Restate word for word the lines in the listing below, starting at the line containing "they all follow" and ending at the line containing "variables. Furthermore, the", both included; leave out the rest.

Recorded information:
↓

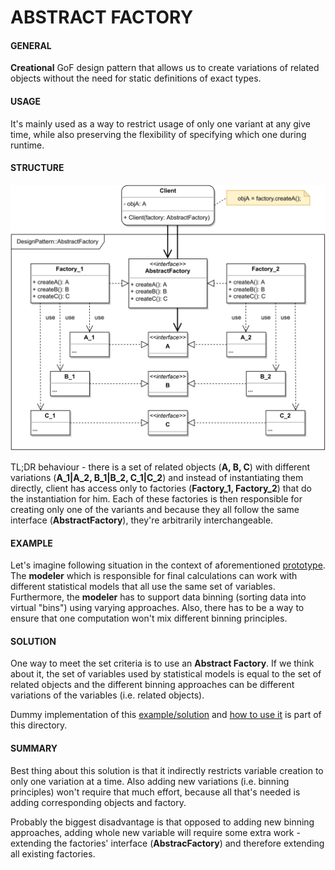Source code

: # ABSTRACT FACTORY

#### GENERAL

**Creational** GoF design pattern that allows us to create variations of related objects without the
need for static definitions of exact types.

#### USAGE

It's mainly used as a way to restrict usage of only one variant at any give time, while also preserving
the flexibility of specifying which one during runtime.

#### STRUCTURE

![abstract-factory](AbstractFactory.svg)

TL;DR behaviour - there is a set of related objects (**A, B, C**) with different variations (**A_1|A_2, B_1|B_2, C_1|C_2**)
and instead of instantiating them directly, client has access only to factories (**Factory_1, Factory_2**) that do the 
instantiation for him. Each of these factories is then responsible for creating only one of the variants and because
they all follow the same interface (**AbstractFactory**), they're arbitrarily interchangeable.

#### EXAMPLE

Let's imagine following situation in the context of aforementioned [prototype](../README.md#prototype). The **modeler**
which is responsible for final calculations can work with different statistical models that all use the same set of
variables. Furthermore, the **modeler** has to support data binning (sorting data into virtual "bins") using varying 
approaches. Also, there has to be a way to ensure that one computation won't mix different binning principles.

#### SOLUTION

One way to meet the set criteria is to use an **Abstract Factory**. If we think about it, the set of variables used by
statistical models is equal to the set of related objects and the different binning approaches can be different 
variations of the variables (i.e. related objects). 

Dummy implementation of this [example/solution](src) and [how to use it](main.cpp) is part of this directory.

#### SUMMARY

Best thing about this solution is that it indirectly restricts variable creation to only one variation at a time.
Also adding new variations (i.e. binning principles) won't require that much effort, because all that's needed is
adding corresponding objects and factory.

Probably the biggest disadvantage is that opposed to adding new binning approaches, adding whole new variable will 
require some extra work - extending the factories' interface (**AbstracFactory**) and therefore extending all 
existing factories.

↑
↓

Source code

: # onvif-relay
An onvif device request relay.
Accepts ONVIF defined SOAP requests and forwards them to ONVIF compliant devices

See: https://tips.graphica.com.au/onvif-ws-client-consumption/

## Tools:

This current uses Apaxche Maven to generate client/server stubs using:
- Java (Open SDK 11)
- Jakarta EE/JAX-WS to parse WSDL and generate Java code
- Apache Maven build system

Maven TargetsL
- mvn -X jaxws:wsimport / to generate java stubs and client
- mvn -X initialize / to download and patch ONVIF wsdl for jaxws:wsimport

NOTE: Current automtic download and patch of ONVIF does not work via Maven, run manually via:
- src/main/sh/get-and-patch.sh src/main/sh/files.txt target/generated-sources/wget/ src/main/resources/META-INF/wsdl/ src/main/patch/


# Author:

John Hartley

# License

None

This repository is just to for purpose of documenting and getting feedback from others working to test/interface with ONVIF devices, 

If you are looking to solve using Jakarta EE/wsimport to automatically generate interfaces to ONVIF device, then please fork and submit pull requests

↑

Your solution:
they all follow the same interface (**AbstractFactory**), they're arbitrarily interchangeable.

#### EXAMPLE

Let's imagine following situation in the context of aforementioned [prototype](../README.md#prototype). The **modeler**
which is responsible for final calculations can work with different statistical models that all use the same set of
variables. Furthermore, the **modeler** has to support data binning (sorting data into virtual "bins") using varying 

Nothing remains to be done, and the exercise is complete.